Non è la prima volta che WikiLeaks desta l'attenzione dei media e dei Governi (soprattutto USA), per via della sua natura: è uno dei migliori posti, sul web, in cui condividere documenti segreti e immagini scomode, contando su una serie ben nutrita di mirror (in caso di attacchi/emergenze varie).

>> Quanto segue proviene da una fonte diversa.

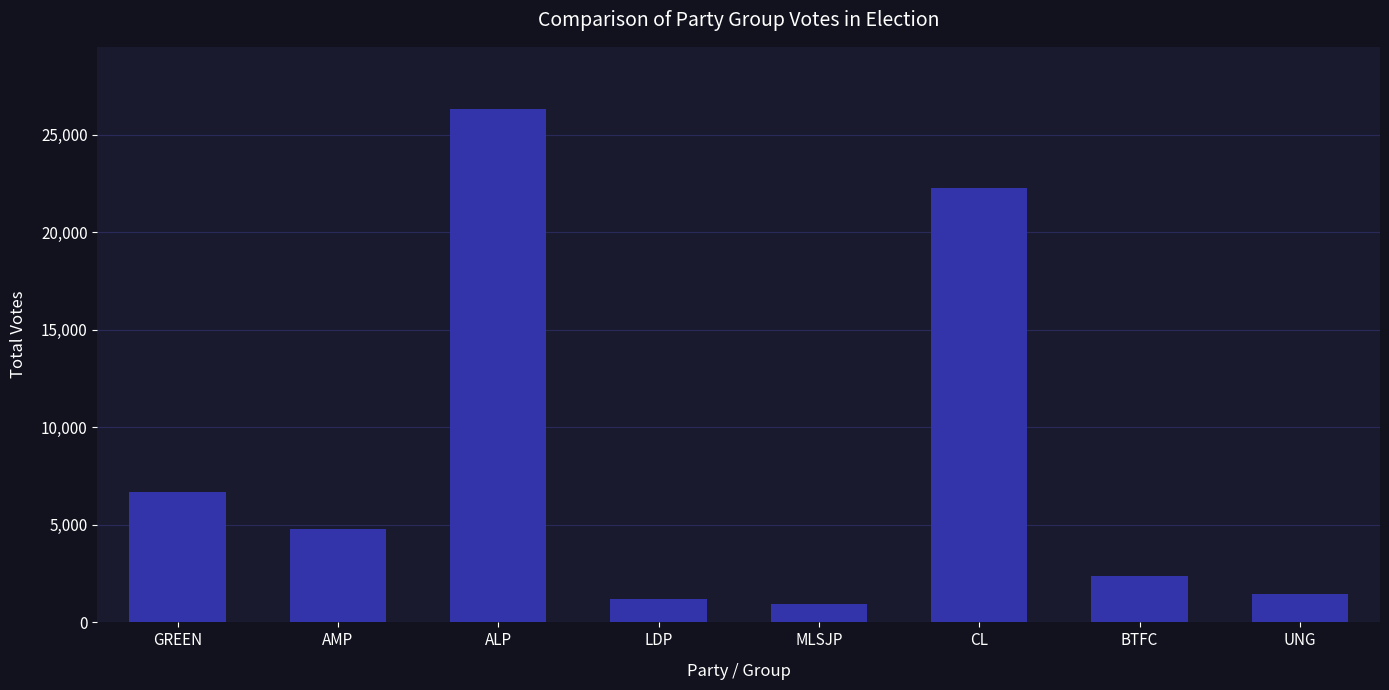

The chart shows a value of 481 at UNG. True or false?

False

WikiLeaks in questi giorni sta accusando il Pentagono di spiare sulle sue attività in maniera più insistente del solito. Due editor del sito stanno accusando esplicitamente la Cia di averli seguiti durante un'operazione in Islanda. A leggere i tweet inviati dai responsabili di WikiLeaks sui loro sentori di spionaggio, c'è da pensare che stiano esagerando. Ma bisogna leggere il contenuto di un report dello stesso Pentagono su di loro, che risale al 2008, per rendersi conto che, probabilmente, nessuno sta scherzando:


"WikiLeaks rappresenta una fonte di rischio per l'esercito americano, dai punti di vista del potenziale di antispionaggio, OPSEC e INFOSEC".

WikiLeaks è famoso nel mondo per ospitare, ad esempio, le mail trafugate dall'account personale di Sarah Palin, oppure vari documenti che riguardano le condizioni di vita dei prigionieri di Guantanamo. L'ultimo tweet, scritto a nome delle 9 persone che controllano il sito, è dei più preoccupanti. Stanno per pubblicare un video in cui sono entrati in possesso, che riguarda un bombardamente aereo in Afghanistan in sono morti 97 civili, del 7 maggio scorso:


"Se ci succede qualcosa, sapete perché: è per il nostro video del 5 aprile. E sapete anche chi è resposabile".